From: Lester Zick on
On Tue, 17 Apr 2007 14:07:09 -0400, Tony Orlow <tony(a)lightlink.com>
wrote:

>> I don't know what anything is, Tony. I'm still trying to come to terms
>> with "truth". You seem to think you've already come to terms with
>> "truth" "strings" "grammar" "language" and um "meaning". You're quite
>> fortunate in this respect. I should be so lucky. It might help if I
>> could just assume the truth of whatever I was babbling about without
>> having to demonstrate its truth in mechanically exhaustive terms like
>> you and Moe(x) but then I guess I'm just more particular.
>>
>>> What's the difference between a duck?
>>
>> 46.
>>
>> ~v~~
>
>Incorrect. One leg is both the same.

Swell. So what?

>So, start with uncertainty. Then, build truth from such statements.
>Start with the line, and determine the point of intersection. Just
>remember, when the lines are moving, so is the point.

Swell. Where do you get the line?

~v~~
From: David R Tribble on
Tony Orlow writes:
>> ala L'Hospital's theft from the Bernoullis, and
>> the division by 0 proscription.
>

Alan Smaill wrote:
> and Zick was the one who claimed that he would use l'Hospital to work
> out the right answer for 0/0. such a japester, eh?

Geez. How many posts before someone points
out that it's l'Hôpital's rule? L'Hospital is where
you take someone after they get punched in the
nose by a mathematician after saying "l'Hospital's rule".

http://en.wikipedia.org/wiki/L%27Hopital%27s_Rule

p.s. Those who disparage Wikipedia's accuracy always
have the option of improving the articles themsleves.

From: Lester Zick on
On Tue, 17 Apr 2007 13:39:45 -0400, Tony Orlow <tony(a)lightlink.com>
wrote:

>> I wasn't commenting on whether your assumptions are consistent with
>> your axioms, Tony. I was asking whether your assumptions were true.

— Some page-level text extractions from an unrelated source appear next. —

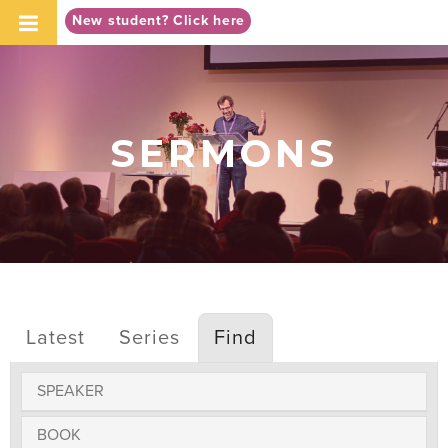
-->
New student? Click here
SERMONS
Latest
Series
Find
SPEAKER
BOOK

>So, then. it's not true that every statement is either true or false.
>What about the statement that every statement is true or false? That's
>false? Perhaps it's not possible to determine the root of truth in any
>deductive manner, but that determining truth of statements is an
>infinite regress called "science". Have you considered that notion?

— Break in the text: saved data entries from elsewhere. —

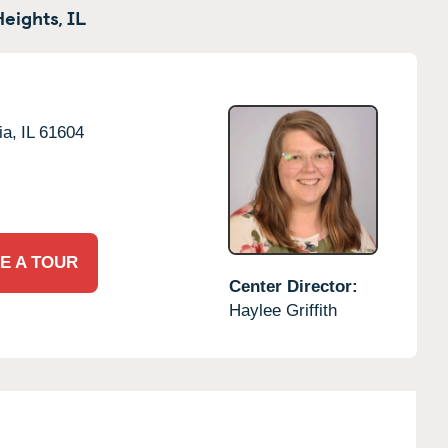
eights,
IL
ia,
IL
61604
E A TOUR
Center Director:
Haylee Griffith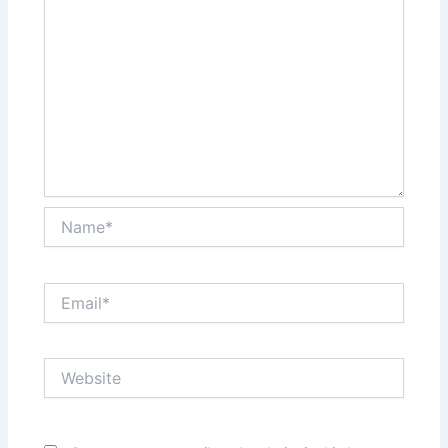
Name*
Email*
Website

Naturally. I don't know what you think you're talking about but the
answer is still 46.

~v~~
From: Lester Zick on
On Tue, 17 Apr 2007 13:39:45 -0400, Tony Orlow <tony(a)lightlink.com>
wrote:

>> Sure. Happens all the time. However if you're asking whether a
>> statement must be one or the other the answer is no. There are
>> problematic exceptions to the so called excluded middle.

>Please eloborate.

"Black is crows" is ambiguous in general terms and neither true nor
false since "crows are black". Hence we find that "crows are black" is
true but "black is not crows" is true too in general scientific terms.

~v~~
From: Lester Zick on
On Tue, 17 Apr 2007 13:39:45 -0400, Tony Orlow <tony(a)lightlink.com>
wrote:

>> Well your phrase "exploring the meaning of truth" is ambiguous, Tony,
>> because what you're really doing is exploring consequences of truth or
>> falsity given assumptions of truth or falsity to begin with, which is
>> an almost completely trivial exercise in comparison with the actual
>> determination of truth in mechanically exhaustive terms initially.
>>
>
>I am exploring the mechanics of truth, and its pursuit, which you are
>not, really, as far as I can tell.

You're exploring the mechanics of using truth once established but I
see no indication you're exploring the mechanics of truth otherwise.